File opens will appear to be stuck on the NFSv4.1 mount forever.
There won't be any error message on the terminal.
VMware vSAN 7.x
The issue is caused as the NFS v4.1 client does not send a RECLAIM_COMPLETE to the NFS server in some rare cases after server failover.
This is a required operation for NFS server as stated in NFSv4.1 RFC 5661. The server may get stuck in the grace period for that particular client which means all the IO or locking operations will be stuck forever.
This is not a vSAN File Service issue as the Linux NFS client is failing to send the RECLAIM_COMPLETE to the NFS server residing on the vSAN File Service container.
To confirm that the File Open is in a hung state run a packet capture from the NFS client OS as follows:
(1) Install tcpdump if it is not installed.

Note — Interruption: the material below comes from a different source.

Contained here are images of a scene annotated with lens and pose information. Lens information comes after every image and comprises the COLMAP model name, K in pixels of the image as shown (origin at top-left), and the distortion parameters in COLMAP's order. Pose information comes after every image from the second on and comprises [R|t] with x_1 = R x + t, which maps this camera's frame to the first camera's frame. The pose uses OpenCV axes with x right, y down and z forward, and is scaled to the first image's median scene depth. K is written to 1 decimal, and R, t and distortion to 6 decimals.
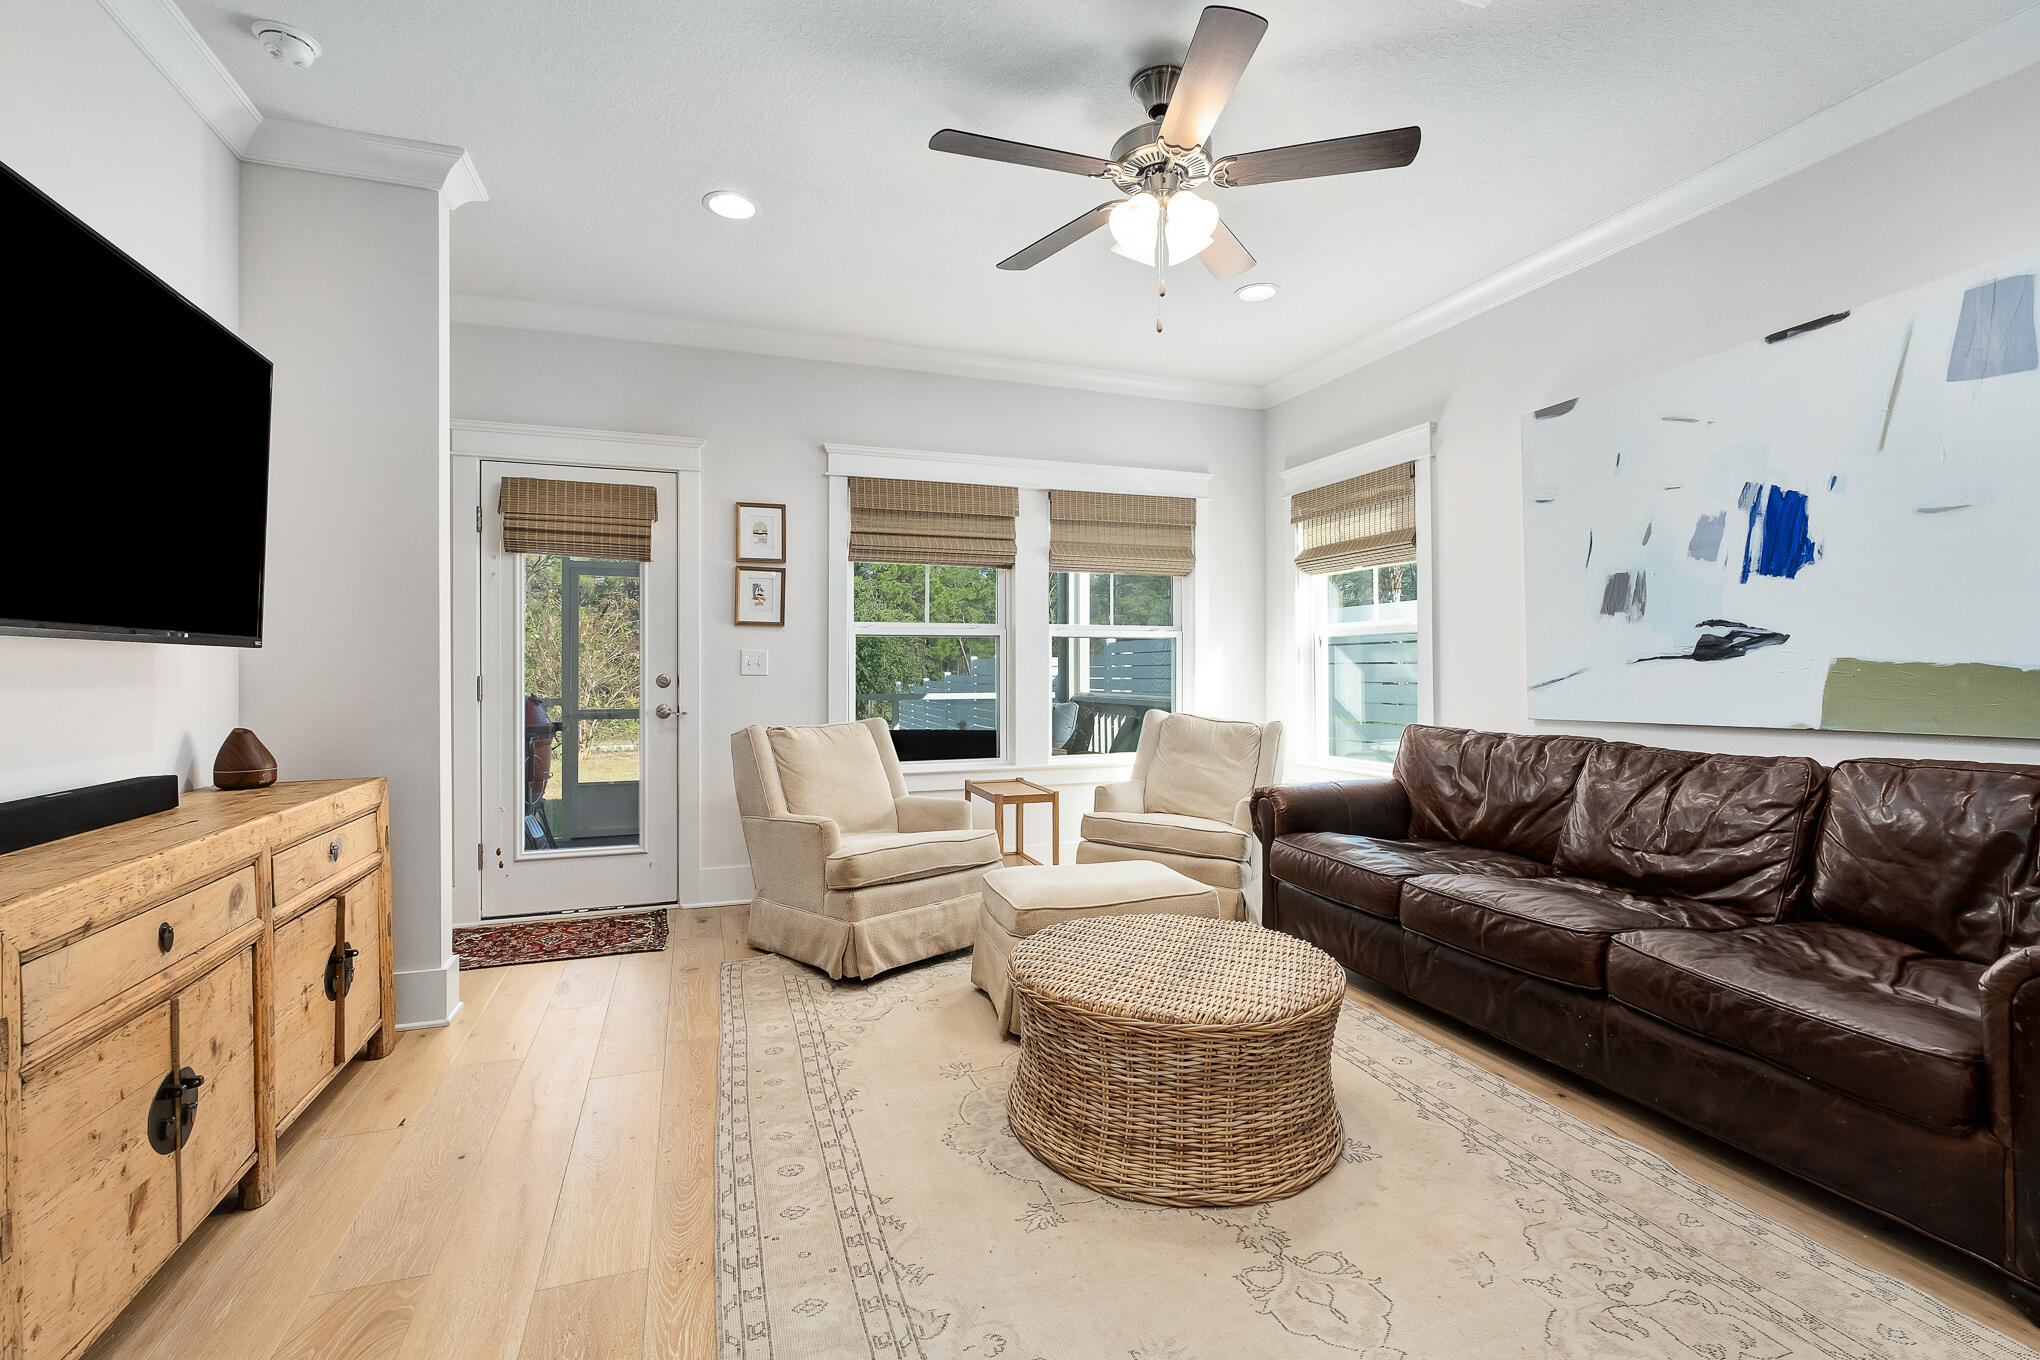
lens RADIAL K [[905.6, 0, 1013.9], [0, 905.6, 663.2], [0, 0, 1]] dist [-0.003963, -0.000243]
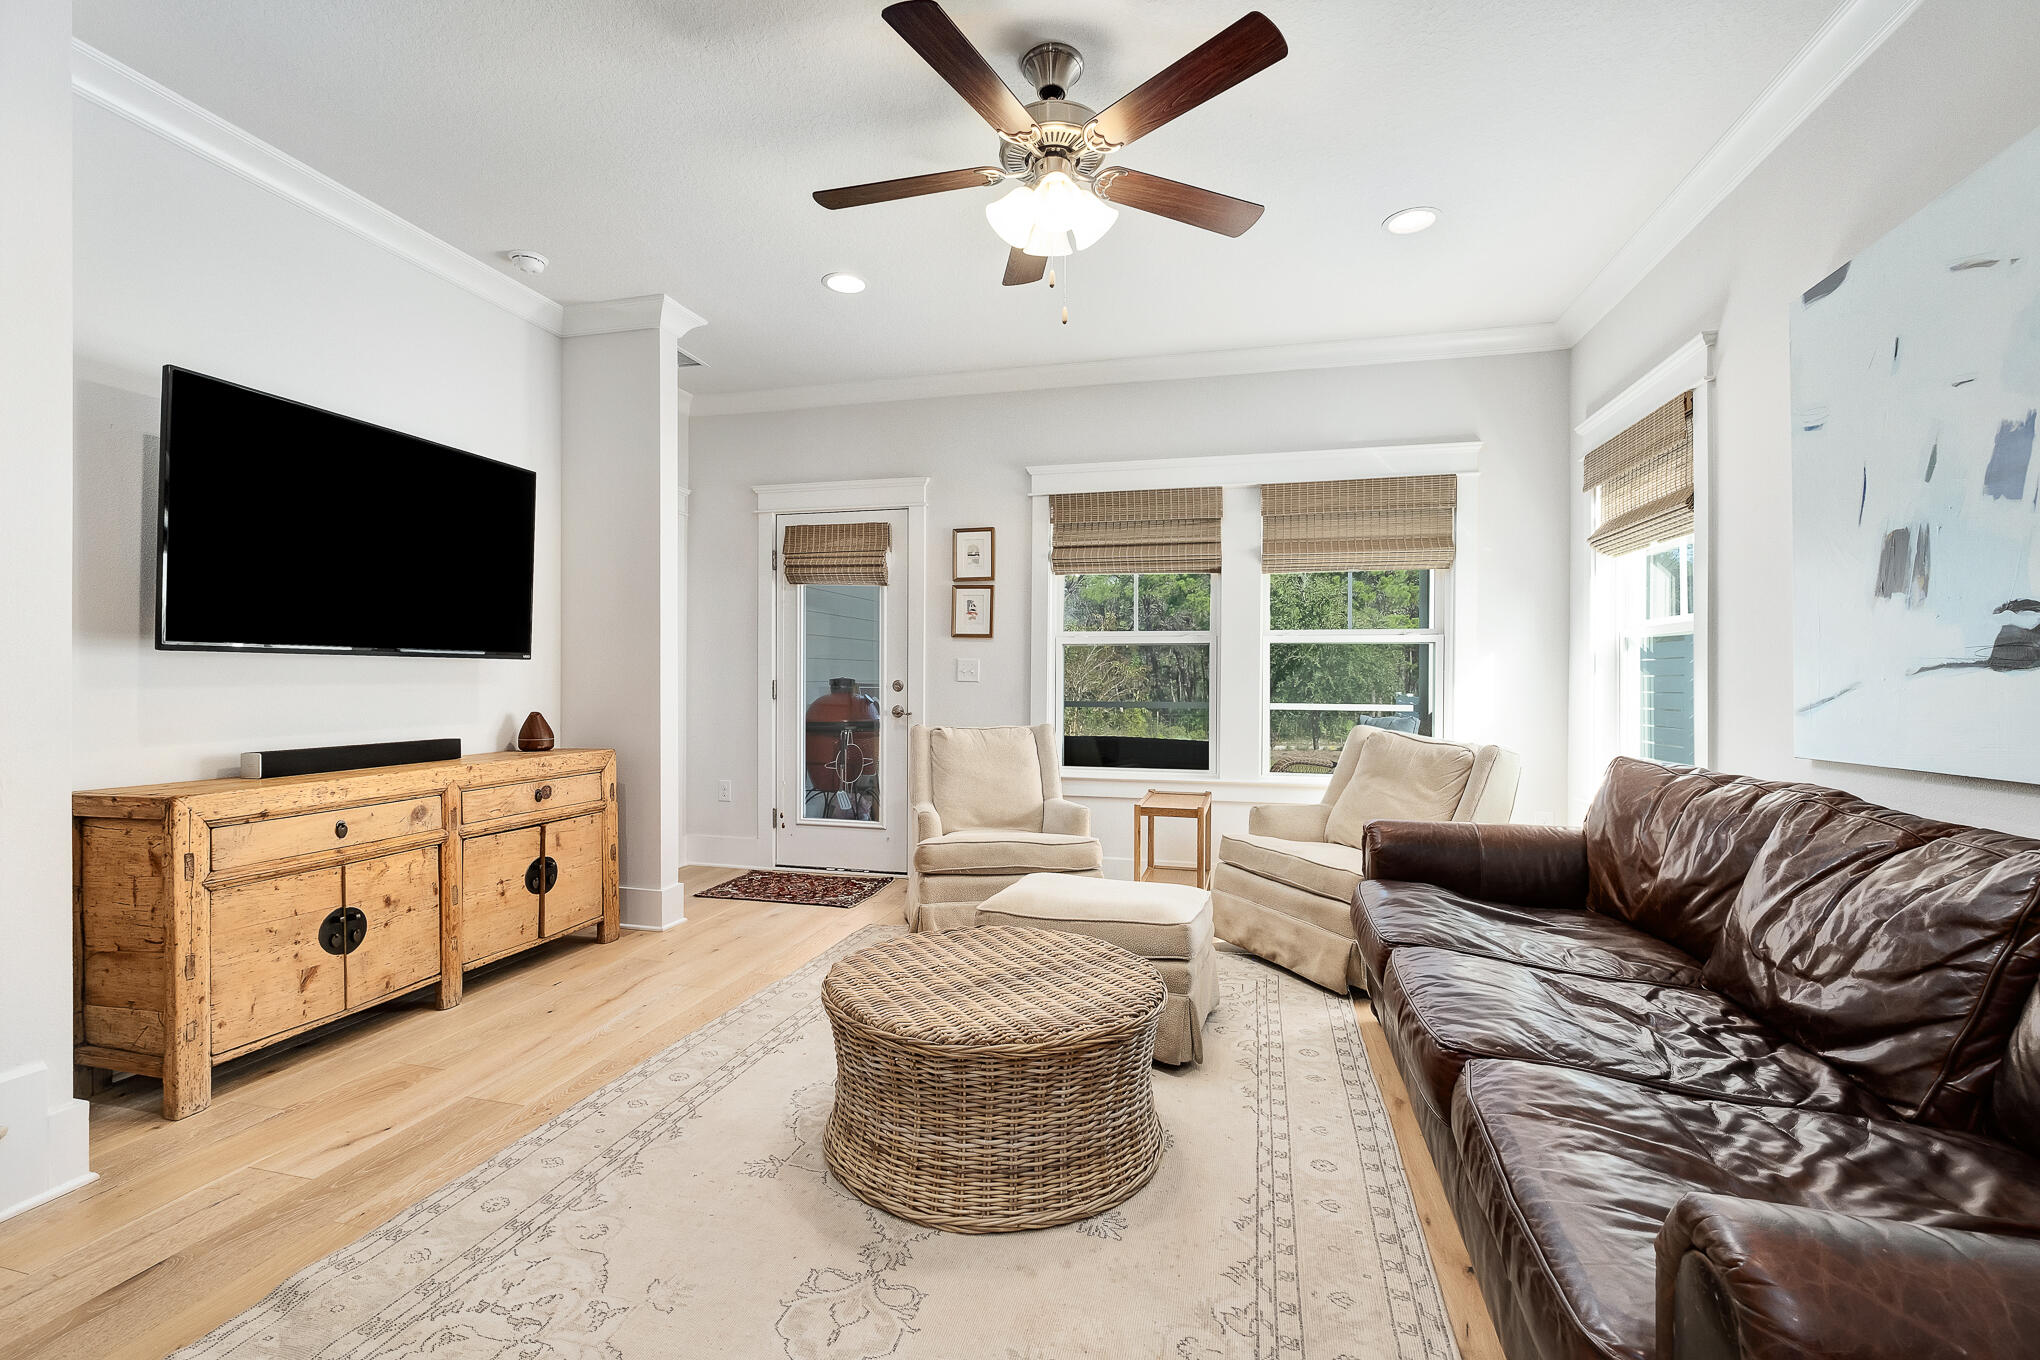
lens RADIAL K [[891.5, 0, 1008.8], [0, 891.5, 675.0], [0, 0, 1]] dist [-0.003464, -0.000006]
pose [[0.828786, 0.005517, -0.559539, 0.452372], [-0.003339, 0.999982, 0.004914, -0.000382], [0.559556, -0.002205, 0.828789, 0.132532]]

(2) Find the network interface to be run with tcpdump.
tcpdump -D
Command output is a list of all available network interfaces that tcpdump can collect packets from, pick the first interface.
(3) Enable rpcdebug
sysctl -w sunrpc.nfs_debug=1023
rpcdebug -s all -m nfs
rpcdebug -s all -m rpc
(4) Run tcpdump command to capture packets to/from each File Service container IP
tcpdump -C 1024 -W 5 -G 60000 -s 350 -i <network interface> host <one container IP> -w <packet capture file>
For example: tcpdump -C 1024 -W 5 -G 60000 -s 350 -i ens32 host 10.x.x.53 -w /sdb/tcpdump_container_10.x.x.53.pcap
(5) Stop packets capturing, disable rpcdebug
killall tcpdump
rpcdebug -c all -m nfs
rpcdebug -c all -m rpc
Note: Ensure there is enough disk space for the packet capture files. Without enough space, the packet capture file will be rolled over. Also, depending on container IPs configured for File Service, a set of tcpdump commands each with one container IP should be run.
Things to notice in the packet capture.
Workaround is to unmount and mount the file share on client.